• **TASK GOAL**:
Please write out all of the following lines without changing a character, and leave any picture out of your answer.

• **MATERIAL FOR THIS TASK**:
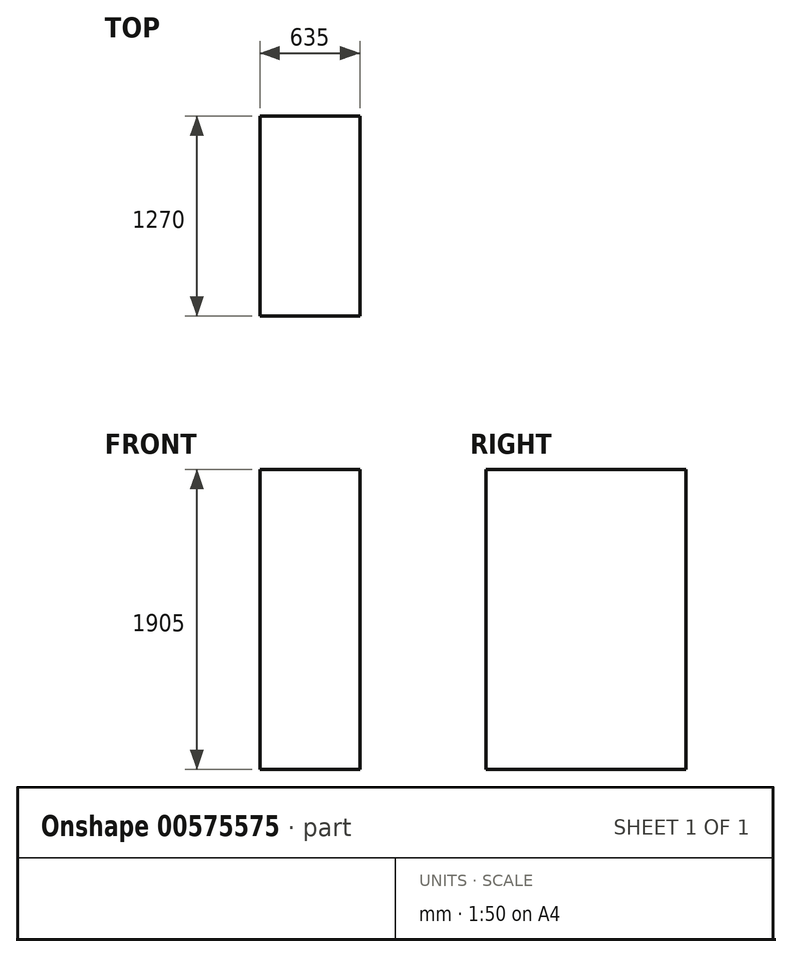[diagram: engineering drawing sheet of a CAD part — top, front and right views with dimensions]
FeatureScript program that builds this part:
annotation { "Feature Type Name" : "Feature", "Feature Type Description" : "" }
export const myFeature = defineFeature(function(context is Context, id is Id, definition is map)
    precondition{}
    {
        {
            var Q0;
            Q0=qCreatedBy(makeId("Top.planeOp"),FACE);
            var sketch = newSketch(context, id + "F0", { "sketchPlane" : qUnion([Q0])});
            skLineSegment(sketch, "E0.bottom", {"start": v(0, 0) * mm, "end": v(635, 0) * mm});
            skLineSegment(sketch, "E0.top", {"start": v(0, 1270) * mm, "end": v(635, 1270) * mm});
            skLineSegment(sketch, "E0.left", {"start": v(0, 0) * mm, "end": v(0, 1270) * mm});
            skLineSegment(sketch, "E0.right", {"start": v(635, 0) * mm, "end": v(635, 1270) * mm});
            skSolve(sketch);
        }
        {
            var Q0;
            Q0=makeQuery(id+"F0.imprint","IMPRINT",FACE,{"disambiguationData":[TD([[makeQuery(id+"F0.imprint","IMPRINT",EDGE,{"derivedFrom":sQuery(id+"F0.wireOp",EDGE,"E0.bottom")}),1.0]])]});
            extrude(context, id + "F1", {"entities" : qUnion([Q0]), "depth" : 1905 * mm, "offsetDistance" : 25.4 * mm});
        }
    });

• **WRITTEN ANSWER**:
[diagram: engineering drawing sheet of a CAD part — top, front and right views with dimensions]
FeatureScript program that builds this part:
annotation { "Feature Type Name" : "Feature", "Feature Type Description" : "" }
export const myFeature = defineFeature(function(context is Context, id is Id, definition is map)
    precondition{}
    {
        {
            var Q0;
            Q0=qCreatedBy(makeId("Top.planeOp"),FACE);
            var sketch = newSketch(context, id + "F0", { "sketchPlane" : qUnion([Q0])});
            skLineSegment(sketch, "E0.bottom", {"start": v(0, 0) * mm, "end": v(635, 0) * mm});
            skLineSegment(sketch, "E0.top", {"start": v(0, 1270) * mm, "end": v(635, 1270) * mm});
            skLineSegment(sketch, "E0.left", {"start": v(0, 0) * mm, "end": v(0, 1270) * mm});
            skLineSegment(sketch, "E0.right", {"start": v(635, 0) * mm, "end": v(635, 1270) * mm});
            skSolve(sketch);
        }
        {
            var Q0;
            Q0=makeQuery(id+"F0.imprint","IMPRINT",FACE,{"disambiguationData":[TD([[makeQuery(id+"F0.imprint","IMPRINT",EDGE,{"derivedFrom":sQuery(id+"F0.wireOp",EDGE,"E0.bottom")}),1.0]])]});
            extrude(context, id + "F1", {"entities" : qUnion([Q0]), "depth" : 1905 * mm, "offsetDistance" : 25.4 * mm});
        }
    });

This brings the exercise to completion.